» **REQUIRED WORK**: Please return the whole listing, character for character.

--- THE RECORDS ---

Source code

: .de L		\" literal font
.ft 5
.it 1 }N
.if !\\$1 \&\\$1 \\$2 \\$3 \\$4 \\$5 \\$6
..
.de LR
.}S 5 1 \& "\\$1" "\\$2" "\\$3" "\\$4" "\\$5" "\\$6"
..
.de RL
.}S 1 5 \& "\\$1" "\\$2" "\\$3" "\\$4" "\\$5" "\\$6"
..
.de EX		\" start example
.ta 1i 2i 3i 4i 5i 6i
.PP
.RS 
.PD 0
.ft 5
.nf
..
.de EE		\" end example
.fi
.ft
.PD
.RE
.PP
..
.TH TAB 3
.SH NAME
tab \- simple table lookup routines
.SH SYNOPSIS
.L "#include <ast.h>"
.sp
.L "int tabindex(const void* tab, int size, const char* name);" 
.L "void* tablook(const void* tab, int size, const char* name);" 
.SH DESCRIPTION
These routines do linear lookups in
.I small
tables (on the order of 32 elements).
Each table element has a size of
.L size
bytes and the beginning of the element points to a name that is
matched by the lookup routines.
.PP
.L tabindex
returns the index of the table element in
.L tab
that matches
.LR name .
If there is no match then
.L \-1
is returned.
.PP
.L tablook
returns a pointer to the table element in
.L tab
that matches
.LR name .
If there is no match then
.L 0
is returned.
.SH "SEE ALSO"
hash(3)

---

» **RESULT OF THIS EXERCISE**:
Source code

: .de L		\" literal font
.ft 5
.it 1 }N
.if !\\$1 \&\\$1 \\$2 \\$3 \\$4 \\$5 \\$6
..
.de LR
.}S 5 1 \& "\\$1" "\\$2" "\\$3" "\\$4" "\\$5" "\\$6"
..
.de RL
.}S 1 5 \& "\\$1" "\\$2" "\\$3" "\\$4" "\\$5" "\\$6"
..
.de EX		\" start example
.ta 1i 2i 3i 4i 5i 6i
.PP
.RS 
.PD 0
.ft 5
.nf
..
.de EE		\" end example
.fi
.ft
.PD
.RE
.PP
..
.TH TAB 3
.SH NAME
tab \- simple table lookup routines
.SH SYNOPSIS
.L "#include <ast.h>"
.sp
.L "int tabindex(const void* tab, int size, const char* name);" 
.L "void* tablook(const void* tab, int size, const char* name);" 
.SH DESCRIPTION
These routines do linear lookups in
.I small
tables (on the order of 32 elements).
Each table element has a size of
.L size
bytes and the beginning of the element points to a name that is
matched by the lookup routines.
.PP
.L tabindex
returns the index of the table element in
.L tab
that matches
.LR name .
If there is no match then
.L \-1
is returned.
.PP
.L tablook
returns a pointer to the table element in
.L tab
that matches
.LR name .
If there is no match then
.L 0
is returned.
.SH "SEE ALSO"
hash(3)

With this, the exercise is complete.